Bresson without spiritual strength is all formality and pretense. Just imagine if Bresson made this film back in the 1950s or even 60s when he was on top of his game! What a masterpiece this could have been! As it is, this is not a film without merit but it lapses into stylized parody. Was Bresson even conscious of this or did he not care one bit like usual? Take the jousting sequence for one example. Endless shots of a musician playing the pipes, then endless shots of a flag being raised to denote a particular combatant, then endless shots of midsections of horses and combatants, then endless shots of crowd reactions. You could never tolerate anything like this from anyone but Bresson but here he's pushing it. Lancelot and Guinevere meet in secret to discuss their love and to discuss Lancelot forsaking that love to embrace a promise to God. The actors are rarely allowed to look at one another, their icy stares pointing downward. They meet again and again, say something half profound while staring at the ground and leave the scene. I can't go without mentioning Bresson's famous sound design. In prior films it is one of his strongest attributes, here in Lancelot of the Lake it turns into near comedy with the knights coming and going and their armor constantly clinking and rattling in every scene. It becomes ridiculous and even the most ardent of film fanatics will start to grin and possibly break out in a hearty laugh or two. It's a wild movie, what can I tell you. It is perhaps an anti-movie or one of the best examples of that.

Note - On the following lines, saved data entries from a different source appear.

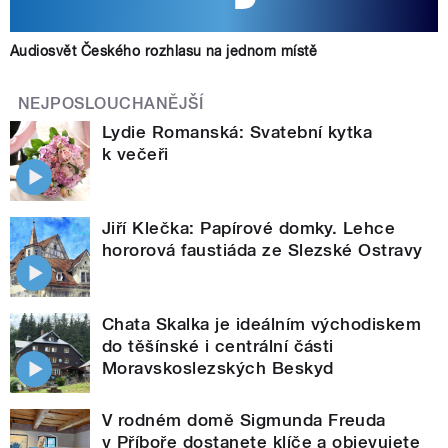
Audiosvět Českého rozhlasu na jednom místě
NEJPOSLOUCHANĚJŠÍ
Lydie Romanská: Svatební kytka
k večeři
Jiří Klečka: Papírové domky. Lehce
hororová faustiáda ze Slezské Ostravy
Chata Skalka je ideálním východiskem
do těšínské i centrální části
Moravskoslezských Beskyd
V rodném domě Sigmunda Freuda
v Příboře dostanete klíče a objevujete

Robert Bresson's work from the 1950s and 60s contain some of my all time favorite art in film form. Films like "Diary of a Country Priest", "A Man Escaped" and "Pickpocket". Quintessential films and not just for the movie buffs but for anyone capable of response to great art. Bresson's late period, from which all his color films spring, sport the same monumental technique but without the spiritual catharsis or rapture of the earlier work. If you are watching a black and white Bresson film, it will contain hope. If you are viewing a color film by Bresson, it will contain not much other than nihilism and despair. Well, it's all in French, so that makes it ok!
The film begins with the information that "The Grail has not been found" and ends with a single word and image that implode a whole universe of myth.